Parenting Your Little Introvert or Extrovert
When you’re trying to figure out what makes your child tick, it’s tempting to label him as a blanket-loving Linus or a bouncy, full-of-fun-fun-fun Tigger. And as soon as you typecast him, the concerns start. (Is it OK for Introvert Bert to spend so much time holed up in his room? Will Extrovert Ernie ever learn the beauty of blessed silence?)

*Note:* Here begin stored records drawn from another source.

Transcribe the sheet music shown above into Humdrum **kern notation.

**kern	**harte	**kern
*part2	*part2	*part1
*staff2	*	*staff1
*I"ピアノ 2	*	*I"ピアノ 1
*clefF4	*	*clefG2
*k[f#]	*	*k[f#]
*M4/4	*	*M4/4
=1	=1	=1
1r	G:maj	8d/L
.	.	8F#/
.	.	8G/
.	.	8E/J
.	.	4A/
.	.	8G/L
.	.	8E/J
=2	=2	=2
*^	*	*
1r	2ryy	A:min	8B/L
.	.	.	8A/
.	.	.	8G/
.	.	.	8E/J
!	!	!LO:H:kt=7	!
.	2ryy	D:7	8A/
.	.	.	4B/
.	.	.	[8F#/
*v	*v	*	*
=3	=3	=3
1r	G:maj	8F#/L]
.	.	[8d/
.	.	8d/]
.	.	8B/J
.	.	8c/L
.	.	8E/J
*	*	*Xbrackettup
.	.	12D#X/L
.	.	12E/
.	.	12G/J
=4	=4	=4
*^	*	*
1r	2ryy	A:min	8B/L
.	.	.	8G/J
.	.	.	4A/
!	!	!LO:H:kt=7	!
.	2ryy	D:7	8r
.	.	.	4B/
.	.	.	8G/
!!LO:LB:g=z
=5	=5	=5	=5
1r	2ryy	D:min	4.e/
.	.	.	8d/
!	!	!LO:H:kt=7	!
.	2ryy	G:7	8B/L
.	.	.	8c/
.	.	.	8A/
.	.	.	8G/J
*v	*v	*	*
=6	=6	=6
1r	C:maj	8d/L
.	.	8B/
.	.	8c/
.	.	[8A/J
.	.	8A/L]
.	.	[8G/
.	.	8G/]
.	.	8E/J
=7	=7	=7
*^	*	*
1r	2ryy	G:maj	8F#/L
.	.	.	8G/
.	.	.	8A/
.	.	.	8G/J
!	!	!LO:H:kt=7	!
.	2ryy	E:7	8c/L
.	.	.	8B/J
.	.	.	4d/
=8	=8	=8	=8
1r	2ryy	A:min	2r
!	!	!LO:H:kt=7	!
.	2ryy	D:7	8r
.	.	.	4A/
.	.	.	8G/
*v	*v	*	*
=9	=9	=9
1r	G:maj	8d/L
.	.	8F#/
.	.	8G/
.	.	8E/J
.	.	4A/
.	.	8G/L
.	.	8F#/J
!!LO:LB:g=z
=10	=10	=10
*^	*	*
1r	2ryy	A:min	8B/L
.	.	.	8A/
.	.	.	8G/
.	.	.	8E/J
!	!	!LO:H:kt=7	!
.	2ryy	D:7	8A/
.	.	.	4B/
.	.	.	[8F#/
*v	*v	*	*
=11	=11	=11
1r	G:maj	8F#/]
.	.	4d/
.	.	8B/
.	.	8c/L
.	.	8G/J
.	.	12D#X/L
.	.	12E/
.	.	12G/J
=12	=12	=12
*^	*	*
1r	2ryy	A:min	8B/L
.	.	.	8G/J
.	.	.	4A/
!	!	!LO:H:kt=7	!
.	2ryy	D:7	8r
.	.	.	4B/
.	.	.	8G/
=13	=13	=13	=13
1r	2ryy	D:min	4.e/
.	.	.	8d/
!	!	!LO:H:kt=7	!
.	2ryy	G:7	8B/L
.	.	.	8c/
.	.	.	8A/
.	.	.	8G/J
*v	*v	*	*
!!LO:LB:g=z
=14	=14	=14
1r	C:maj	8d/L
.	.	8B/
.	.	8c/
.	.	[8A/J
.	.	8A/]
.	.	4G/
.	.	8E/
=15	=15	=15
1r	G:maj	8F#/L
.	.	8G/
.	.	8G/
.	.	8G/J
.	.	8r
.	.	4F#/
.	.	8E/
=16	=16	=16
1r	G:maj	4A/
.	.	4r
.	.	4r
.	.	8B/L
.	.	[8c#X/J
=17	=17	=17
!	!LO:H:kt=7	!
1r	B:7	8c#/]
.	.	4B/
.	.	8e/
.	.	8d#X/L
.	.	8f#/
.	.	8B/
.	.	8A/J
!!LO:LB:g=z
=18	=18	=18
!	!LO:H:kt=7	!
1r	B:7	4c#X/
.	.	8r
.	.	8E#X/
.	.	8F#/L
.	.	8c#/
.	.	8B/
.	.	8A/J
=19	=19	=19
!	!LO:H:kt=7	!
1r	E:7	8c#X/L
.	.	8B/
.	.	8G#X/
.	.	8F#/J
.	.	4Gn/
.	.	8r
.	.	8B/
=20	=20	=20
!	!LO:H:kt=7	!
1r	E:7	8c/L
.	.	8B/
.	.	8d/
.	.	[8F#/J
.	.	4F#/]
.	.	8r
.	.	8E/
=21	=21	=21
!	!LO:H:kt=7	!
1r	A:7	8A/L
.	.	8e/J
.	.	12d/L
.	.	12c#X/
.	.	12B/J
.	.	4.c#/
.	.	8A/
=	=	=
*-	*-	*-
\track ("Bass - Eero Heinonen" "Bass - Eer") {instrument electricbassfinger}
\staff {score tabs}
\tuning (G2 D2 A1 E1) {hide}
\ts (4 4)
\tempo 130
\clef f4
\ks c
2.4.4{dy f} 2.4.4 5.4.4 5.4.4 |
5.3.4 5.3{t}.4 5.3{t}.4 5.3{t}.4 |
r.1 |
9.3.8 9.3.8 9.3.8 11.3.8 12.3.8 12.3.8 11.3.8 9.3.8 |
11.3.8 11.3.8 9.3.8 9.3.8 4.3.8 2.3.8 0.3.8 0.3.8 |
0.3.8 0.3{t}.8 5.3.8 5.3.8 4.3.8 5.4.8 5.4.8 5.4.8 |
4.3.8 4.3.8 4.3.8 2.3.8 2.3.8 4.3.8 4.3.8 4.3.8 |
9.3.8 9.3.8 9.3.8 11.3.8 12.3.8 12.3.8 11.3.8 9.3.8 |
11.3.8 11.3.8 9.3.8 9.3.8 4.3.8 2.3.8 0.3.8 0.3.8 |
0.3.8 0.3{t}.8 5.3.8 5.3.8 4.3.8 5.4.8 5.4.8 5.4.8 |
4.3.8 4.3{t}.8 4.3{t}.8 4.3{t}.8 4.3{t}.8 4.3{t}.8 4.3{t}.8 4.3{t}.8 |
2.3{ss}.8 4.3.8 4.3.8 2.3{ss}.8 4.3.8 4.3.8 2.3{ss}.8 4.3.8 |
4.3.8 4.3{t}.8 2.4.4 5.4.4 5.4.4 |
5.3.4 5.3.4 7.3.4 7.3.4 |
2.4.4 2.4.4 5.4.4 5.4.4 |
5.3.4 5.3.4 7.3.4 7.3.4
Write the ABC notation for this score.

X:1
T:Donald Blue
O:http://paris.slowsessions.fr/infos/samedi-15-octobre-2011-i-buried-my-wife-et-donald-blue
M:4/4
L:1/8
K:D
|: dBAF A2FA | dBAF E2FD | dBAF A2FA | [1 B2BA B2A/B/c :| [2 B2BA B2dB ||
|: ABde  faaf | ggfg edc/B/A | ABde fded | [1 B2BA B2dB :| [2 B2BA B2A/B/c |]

To put your mind at ease: First of all, “introvert” and “extrovert” aren’t definitive diagnoses, like blood types, says Jerome Kagan, a professor emeritus of psychology at Harvard University, who has extensively researched temperament. Most kids (and adults) contain a little of both, and they reveal different aspects of themselves in different situations—which is why the child who hangs on to your skirt at a birthday party might do naked cartwheels at a family reunion. And “not all 4-year-olds who appear introverted or extroverted will be that way 20 years later,” says Kagan.
Also, the terms are often misunderstood, says Laurie Helgoe, Ph.D., a psychologist and a clinical assistant professor at the West Virginia University School of Medicine, in Charleston, and the author of Introvert Power: Why Your Inner Life Is Your Hidden Strength ($16, amazon.com). They don’t indicate whether a person is antisocial or a motormouth but whether she finds the company of others draining or energizing. “An introvert refuels by spending time alone,” says Helgoe. “An extrovert draws energy from interaction.”